Dataset items
■ ■ ■ ■ ■
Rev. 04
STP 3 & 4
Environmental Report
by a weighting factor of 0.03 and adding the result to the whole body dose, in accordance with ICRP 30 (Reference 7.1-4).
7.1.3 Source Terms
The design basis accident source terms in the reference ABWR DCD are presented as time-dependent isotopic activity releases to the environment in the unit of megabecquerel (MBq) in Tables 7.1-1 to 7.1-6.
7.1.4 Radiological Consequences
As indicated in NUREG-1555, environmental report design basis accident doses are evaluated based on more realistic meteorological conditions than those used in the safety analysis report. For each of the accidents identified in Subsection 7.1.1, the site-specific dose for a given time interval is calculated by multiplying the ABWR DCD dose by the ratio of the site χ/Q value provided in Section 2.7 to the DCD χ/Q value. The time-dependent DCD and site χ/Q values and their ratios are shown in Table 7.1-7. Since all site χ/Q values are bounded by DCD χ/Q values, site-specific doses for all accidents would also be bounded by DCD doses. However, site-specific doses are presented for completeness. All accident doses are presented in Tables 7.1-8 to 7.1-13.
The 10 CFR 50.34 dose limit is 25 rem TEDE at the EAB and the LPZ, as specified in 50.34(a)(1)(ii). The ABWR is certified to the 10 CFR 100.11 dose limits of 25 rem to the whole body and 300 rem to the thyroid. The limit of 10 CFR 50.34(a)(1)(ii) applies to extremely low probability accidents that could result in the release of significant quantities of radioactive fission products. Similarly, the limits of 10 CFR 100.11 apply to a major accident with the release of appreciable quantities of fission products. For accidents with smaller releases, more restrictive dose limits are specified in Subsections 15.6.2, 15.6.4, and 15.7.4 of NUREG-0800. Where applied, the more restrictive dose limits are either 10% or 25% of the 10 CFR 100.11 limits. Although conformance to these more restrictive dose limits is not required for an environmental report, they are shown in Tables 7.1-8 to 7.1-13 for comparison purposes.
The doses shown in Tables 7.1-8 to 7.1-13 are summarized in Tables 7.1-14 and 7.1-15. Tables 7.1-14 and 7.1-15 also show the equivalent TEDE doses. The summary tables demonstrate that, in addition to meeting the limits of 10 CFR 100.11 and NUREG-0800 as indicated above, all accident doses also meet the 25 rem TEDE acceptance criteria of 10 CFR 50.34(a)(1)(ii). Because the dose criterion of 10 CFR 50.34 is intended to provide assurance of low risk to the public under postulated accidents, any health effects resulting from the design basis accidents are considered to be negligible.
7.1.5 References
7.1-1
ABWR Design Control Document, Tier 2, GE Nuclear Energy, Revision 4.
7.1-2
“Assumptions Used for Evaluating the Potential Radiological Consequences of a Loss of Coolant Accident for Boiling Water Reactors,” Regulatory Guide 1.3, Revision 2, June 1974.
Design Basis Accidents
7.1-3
■ ■ ■ ■ ■
Exercise objective:
Every entry must appear again in the answer, exactly as written.

Final answer:
Rev. 04
STP 3 & 4
Environmental Report
by a weighting factor of 0.03 and adding the result to the whole body dose, in accordance with ICRP 30 (Reference 7.1-4).
7.1.3 Source Terms
The design basis accident source terms in the reference ABWR DCD are presented as time-dependent isotopic activity releases to the environment in the unit of megabecquerel (MBq) in Tables 7.1-1 to 7.1-6.
7.1.4 Radiological Consequences
As indicated in NUREG-1555, environmental report design basis accident doses are evaluated based on more realistic meteorological conditions than those used in the safety analysis report. For each of the accidents identified in Subsection 7.1.1, the site-specific dose for a given time interval is calculated by multiplying the ABWR DCD dose by the ratio of the site χ/Q value provided in Section 2.7 to the DCD χ/Q value. The time-dependent DCD and site χ/Q values and their ratios are shown in Table 7.1-7. Since all site χ/Q values are bounded by DCD χ/Q values, site-specific doses for all accidents would also be bounded by DCD doses. However, site-specific doses are presented for completeness. All accident doses are presented in Tables 7.1-8 to 7.1-13.
The 10 CFR 50.34 dose limit is 25 rem TEDE at the EAB and the LPZ, as specified in 50.34(a)(1)(ii). The ABWR is certified to the 10 CFR 100.11 dose limits of 25 rem to the whole body and 300 rem to the thyroid. The limit of 10 CFR 50.34(a)(1)(ii) applies to extremely low probability accidents that could result in the release of significant quantities of radioactive fission products. Similarly, the limits of 10 CFR 100.11 apply to a major accident with the release of appreciable quantities of fission products. For accidents with smaller releases, more restrictive dose limits are specified in Subsections 15.6.2, 15.6.4, and 15.7.4 of NUREG-0800. Where applied, the more restrictive dose limits are either 10% or 25% of the 10 CFR 100.11 limits. Although conformance to these more restrictive dose limits is not required for an environmental report, they are shown in Tables 7.1-8 to 7.1-13 for comparison purposes.
The doses shown in Tables 7.1-8 to 7.1-13 are summarized in Tables 7.1-14 and 7.1-15. Tables 7.1-14 and 7.1-15 also show the equivalent TEDE doses. The summary tables demonstrate that, in addition to meeting the limits of 10 CFR 100.11 and NUREG-0800 as indicated above, all accident doses also meet the 25 rem TEDE acceptance criteria of 10 CFR 50.34(a)(1)(ii). Because the dose criterion of 10 CFR 50.34 is intended to provide assurance of low risk to the public under postulated accidents, any health effects resulting from the design basis accidents are considered to be negligible.
7.1.5 References
7.1-1
ABWR Design Control Document, Tier 2, GE Nuclear Energy, Revision 4.
7.1-2
“Assumptions Used for Evaluating the Potential Radiological Consequences of a Loss of Coolant Accident for Boiling Water Reactors,” Regulatory Guide 1.3, Revision 2, June 1974.
Design Basis Accidents
7.1-3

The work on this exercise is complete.